APHRODITE

I, born of sound and foam,
Child of the sea and wind,
Was fire upon mankind—
Fuelled with Syria, and with Greece and Rome.
Time fanned me with his breath;
Love found new warmth in me,
And Life its ecstasy,
Till I grew deadly with the wind of death.

A NYMPH

How can the world be still so beautiful
When beauty's self is fled? Tis like the mute
And marble loveliness of some dead girl;
And we that hover here, are as the spirit
Of former voice and motion, and live color
In that which shall not stir nor speak again.

ANOTHER NYMPH

Nay, rather say this lovely, lifeless world
Is but a rigid semblance, counterfeiting
The world which was.
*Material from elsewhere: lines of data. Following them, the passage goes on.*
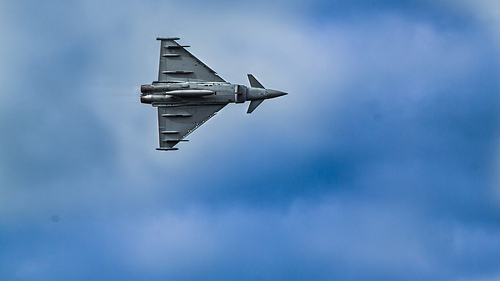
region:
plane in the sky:
[129, 23, 304, 164]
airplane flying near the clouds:
[103, 18, 306, 173]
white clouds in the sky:
[1, 3, 497, 280]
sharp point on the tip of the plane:
[269, 82, 296, 102]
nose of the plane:
[262, 74, 303, 112]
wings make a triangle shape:
[147, 32, 235, 156]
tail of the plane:
[136, 71, 154, 109]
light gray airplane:
[121, 23, 313, 155]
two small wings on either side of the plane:
[246, 66, 268, 118]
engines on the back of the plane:
[137, 82, 151, 104]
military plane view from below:
[135, 25, 294, 154]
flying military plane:
[128, 31, 294, 160]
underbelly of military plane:
[131, 33, 296, 156]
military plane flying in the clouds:
[135, 31, 296, 158]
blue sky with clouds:
[113, 164, 488, 276]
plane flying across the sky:
[128, 31, 300, 163]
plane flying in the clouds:
[131, 33, 296, 153]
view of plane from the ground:
[131, 28, 291, 158]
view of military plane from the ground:
[130, 30, 290, 157]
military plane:
[131, 33, 293, 159]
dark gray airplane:
[124, 12, 304, 168]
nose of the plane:
[239, 71, 296, 114]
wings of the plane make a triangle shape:
[140, 23, 236, 161]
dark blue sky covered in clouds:
[3, 0, 499, 278]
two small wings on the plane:
[246, 67, 264, 114]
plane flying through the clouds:
[129, 21, 296, 168]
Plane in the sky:
[138, 36, 288, 153]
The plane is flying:
[138, 37, 287, 150]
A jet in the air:
[140, 37, 287, 151]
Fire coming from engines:
[77, 81, 140, 103]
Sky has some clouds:
[0, 1, 496, 280]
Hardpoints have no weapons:
[160, 36, 194, 151]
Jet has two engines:
[138, 84, 170, 104]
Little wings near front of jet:
[247, 72, 261, 113]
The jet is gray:
[141, 36, 286, 150]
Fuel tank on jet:
[165, 89, 215, 94]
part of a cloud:
[271, 126, 336, 214]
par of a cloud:
[286, 144, 344, 221]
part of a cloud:
[257, 110, 312, 202]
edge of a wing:
[174, 100, 230, 167]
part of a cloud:
[306, 128, 343, 183]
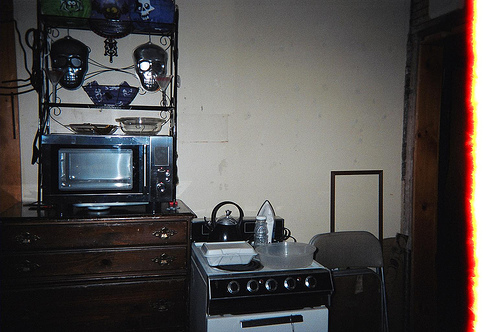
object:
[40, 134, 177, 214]
microwave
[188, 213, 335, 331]
oven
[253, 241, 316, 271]
container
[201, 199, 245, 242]
tea pot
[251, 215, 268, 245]
bottle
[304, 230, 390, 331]
chair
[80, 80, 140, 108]
bowl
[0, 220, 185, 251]
drawer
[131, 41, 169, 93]
skull pan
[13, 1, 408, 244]
wall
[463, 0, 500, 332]
burn line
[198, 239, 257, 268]
takeout box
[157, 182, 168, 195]
knob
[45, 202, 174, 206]
shelf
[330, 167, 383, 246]
frame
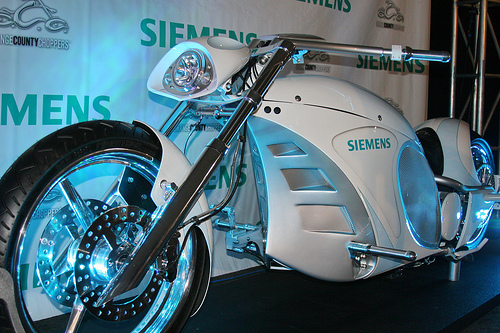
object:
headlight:
[145, 33, 253, 104]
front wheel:
[1, 110, 213, 330]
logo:
[138, 17, 258, 49]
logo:
[354, 52, 426, 74]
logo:
[299, 0, 351, 12]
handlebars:
[294, 39, 491, 100]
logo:
[0, 84, 120, 134]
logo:
[343, 136, 395, 153]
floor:
[233, 286, 316, 328]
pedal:
[356, 239, 423, 269]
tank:
[291, 68, 450, 271]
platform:
[4, 237, 484, 329]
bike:
[4, 32, 494, 329]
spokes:
[33, 169, 188, 326]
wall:
[3, 2, 434, 322]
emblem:
[0, 0, 73, 58]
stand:
[423, 238, 481, 299]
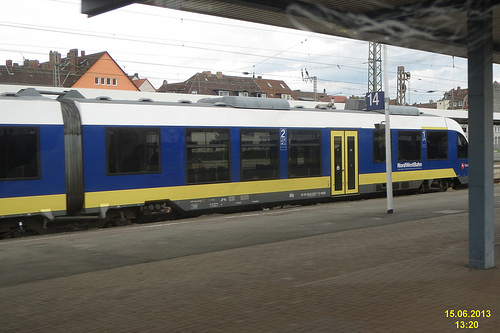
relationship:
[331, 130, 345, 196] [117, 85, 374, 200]
door on train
Nor have the gods retained
Such power as once informed and rendered vital
The cryptic irresponsiveness of stone,—
That statue which Pygmalion made and loved.

ATÈ

I, who was discord among men,
Alone of all Time's hierarchy
Find that Time hath no need of me,
No lack that I might fill again.

THE POET

Tell me, O gods, are ye forever doomed
To fall and flutter among spacial winds,
Finding release nor foothold anywhere—
Debarred from doors of all the suns, like spirits
Whose names are blotted from the lists of Time,
Though they themselves yet wander undestroyed?